Chopin's piano music is a perfect example of the Romantic ideal for expressing the poetic feelings and emotions through the medium of sound. Chopin was a fitting example of the Romantic artist - he was lonely, aloof and withdrawn - a talented but tragic figure, dying as he did at a relatively young age of thirty-nine. He was the founder of the 19th-century school of cantabile playing ('in the singing style' - emphasis on held melody lines). Chopin's legacy is found in the development of playing techniques to support the all-important melody line, including such typical features as:
  • the delicacy of long lyrical melodic lines with graceful ornamentation
  • spreading arpeggios simple, broken chord accompaniments with subtle pedalling effects
  • discrete use of romantic tempo rubato in the music
  • passages of rapid articulation and virtuosic display
  • a range of touch and tone quality and a control of dynamics of volume.

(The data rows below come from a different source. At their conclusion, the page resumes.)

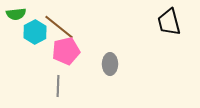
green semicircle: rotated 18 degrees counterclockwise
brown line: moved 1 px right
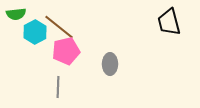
gray line: moved 1 px down
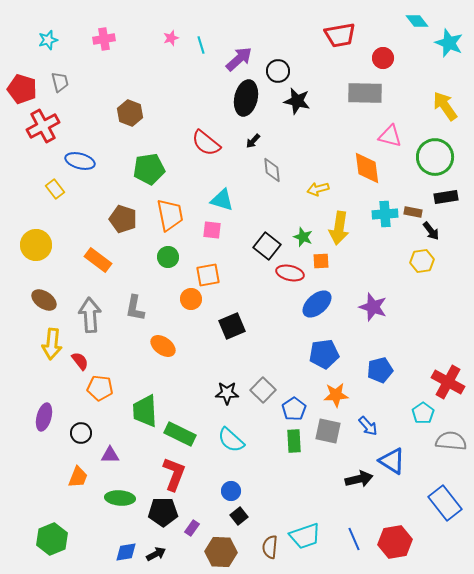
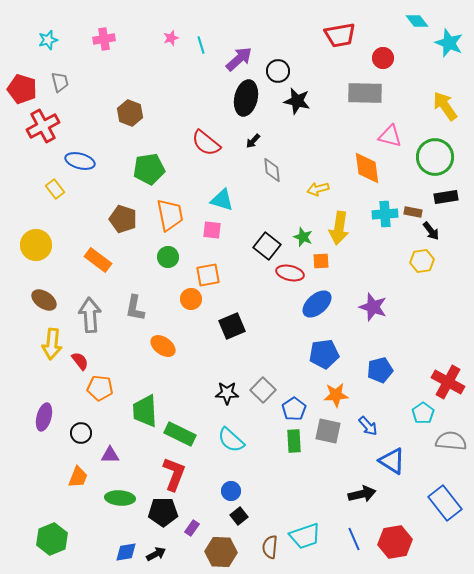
black arrow at (359, 479): moved 3 px right, 15 px down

A distinguished English amateur thus records his impressions of Chopin's style of pianoforte-playing compared with those of other masters. "His technical characteristics may be broadly indicated as negation of bravura, absolute perfection of fingerplay, and of the legatissimo touch, on which no other pianist has ever so entirely leant, to the exclusion of that high relief and point which the modern German school, after the examples of Liszt and Thalberg, has so effectively developed. It is in these feature that we must recognize that Grundverschiedenheit (fundamental difference) which according to Felix Mendelssohn distinguished Chopin's playing from that of these masters, and in no less degree from the example and teaching of Moscheles... Imagine a delicate man of extreme refinement of mien and manner, sitting at the piano and playing with no sway of the body and scarcely any movement of the arms, depending entirely upon his narrow feminine hands and slender fingers. The wide arpeggios in the left hand, maintained in a continuous stream of tone by the strict legato and fine and constant use of the damper pedal, formed a harmonious substructure for a wonderfully poetic cantabile. His delicate pianissimo, the ever-changing modifications of tone and time (tempo rubato) were of indescribable effect. Even in energetic passages he scarcely ever exceeded an ordinary mezzoforte. His playing as a whole was unique in its kind, and no traditions of it can remain, for there is no school of Chopin the pianist, for the obvious reason that he could never be regarded as a public player, and his best pupils were nearly all amateurs."